#### [TASK BRIEF]
All of the data needs to be printed again, exactly as written.

#### [PROVIDED RECORDS]
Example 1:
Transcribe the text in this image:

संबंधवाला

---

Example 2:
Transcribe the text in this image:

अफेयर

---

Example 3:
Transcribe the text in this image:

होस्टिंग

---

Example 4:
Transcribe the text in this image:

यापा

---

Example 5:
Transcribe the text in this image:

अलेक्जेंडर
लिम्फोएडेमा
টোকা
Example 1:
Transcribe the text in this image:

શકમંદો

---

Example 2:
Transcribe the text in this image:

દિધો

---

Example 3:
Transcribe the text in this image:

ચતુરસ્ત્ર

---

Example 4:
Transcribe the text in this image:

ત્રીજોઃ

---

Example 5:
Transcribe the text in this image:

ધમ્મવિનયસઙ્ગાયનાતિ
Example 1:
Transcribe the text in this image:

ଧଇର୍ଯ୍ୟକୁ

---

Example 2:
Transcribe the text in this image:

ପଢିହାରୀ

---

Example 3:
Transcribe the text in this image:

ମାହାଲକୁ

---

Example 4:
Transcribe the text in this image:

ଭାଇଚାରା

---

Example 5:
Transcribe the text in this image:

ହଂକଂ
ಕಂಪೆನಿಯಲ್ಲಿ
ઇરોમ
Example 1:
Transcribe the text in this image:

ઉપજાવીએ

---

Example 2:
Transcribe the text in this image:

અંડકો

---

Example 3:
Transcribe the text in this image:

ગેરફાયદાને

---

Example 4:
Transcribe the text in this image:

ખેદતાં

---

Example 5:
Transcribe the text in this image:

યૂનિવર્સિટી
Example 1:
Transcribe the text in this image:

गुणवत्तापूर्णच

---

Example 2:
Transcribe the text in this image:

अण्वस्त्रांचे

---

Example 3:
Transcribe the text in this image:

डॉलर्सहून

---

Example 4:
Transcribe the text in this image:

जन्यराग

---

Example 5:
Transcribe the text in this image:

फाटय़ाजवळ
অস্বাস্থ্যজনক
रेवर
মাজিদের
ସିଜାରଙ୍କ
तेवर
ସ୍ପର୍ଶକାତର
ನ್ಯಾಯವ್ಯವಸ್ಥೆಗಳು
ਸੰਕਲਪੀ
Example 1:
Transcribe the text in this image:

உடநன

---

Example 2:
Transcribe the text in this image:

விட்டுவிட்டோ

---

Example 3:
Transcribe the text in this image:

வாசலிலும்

#### [YOUR RESPONSE]
Example 1:
Transcribe the text in this image:

संबंधवाला

---

Example 2:
Transcribe the text in this image:

अफेयर

---

Example 3:
Transcribe the text in this image:

होस्टिंग

---

Example 4:
Transcribe the text in this image:

यापा

---

Example 5:
Transcribe the text in this image:

अलेक्जेंडर
लिम्फोएडेमा
টোকা
Example 1:
Transcribe the text in this image:

શકમંદો

---

Example 2:
Transcribe the text in this image:

દિધો

---

Example 3:
Transcribe the text in this image:

ચતુરસ્ત્ર

---

Example 4:
Transcribe the text in this image:

ત્રીજોઃ

---

Example 5:
Transcribe the text in this image:

ધમ્મવિનયસઙ્ગાયનાતિ
Example 1:
Transcribe the text in this image:

ଧଇର୍ଯ୍ୟକୁ

---

Example 2:
Transcribe the text in this image:

ପଢିହାରୀ

---

Example 3:
Transcribe the text in this image:

ମାହାଲକୁ

---

Example 4:
Transcribe the text in this image:

ଭାଇଚାରା

---

Example 5:
Transcribe the text in this image:

ହଂକଂ
ಕಂಪೆನಿಯಲ್ಲಿ
ઇરોમ
Example 1:
Transcribe the text in this image:

ઉપજાવીએ

---

Example 2:
Transcribe the text in this image:

અંડકો

---

Example 3:
Transcribe the text in this image:

ગેરફાયદાને

---

Example 4:
Transcribe the text in this image:

ખેદતાં

---

Example 5:
Transcribe the text in this image:

યૂનિવર્સિટી
Example 1:
Transcribe the text in this image:

गुणवत्तापूर्णच

---

Example 2:
Transcribe the text in this image:

अण्वस्त्रांचे

---

Example 3:
Transcribe the text in this image:

डॉलर्सहून

---

Example 4:
Transcribe the text in this image:

जन्यराग

---

Example 5:
Transcribe the text in this image:

फाटय़ाजवळ
অস্বাস্থ্যজনক
रेवर
মাজিদের
ସିଜାରଙ୍କ
तेवर
ସ୍ପର୍ଶକାତର
ನ್ಯಾಯವ್ಯವಸ್ಥೆಗಳು
ਸੰਕਲਪੀ
Example 1:
Transcribe the text in this image:

உடநன

---

Example 2:
Transcribe the text in this image:

விட்டுவிட்டோ

---

Example 3:
Transcribe the text in this image:

வாசலிலும்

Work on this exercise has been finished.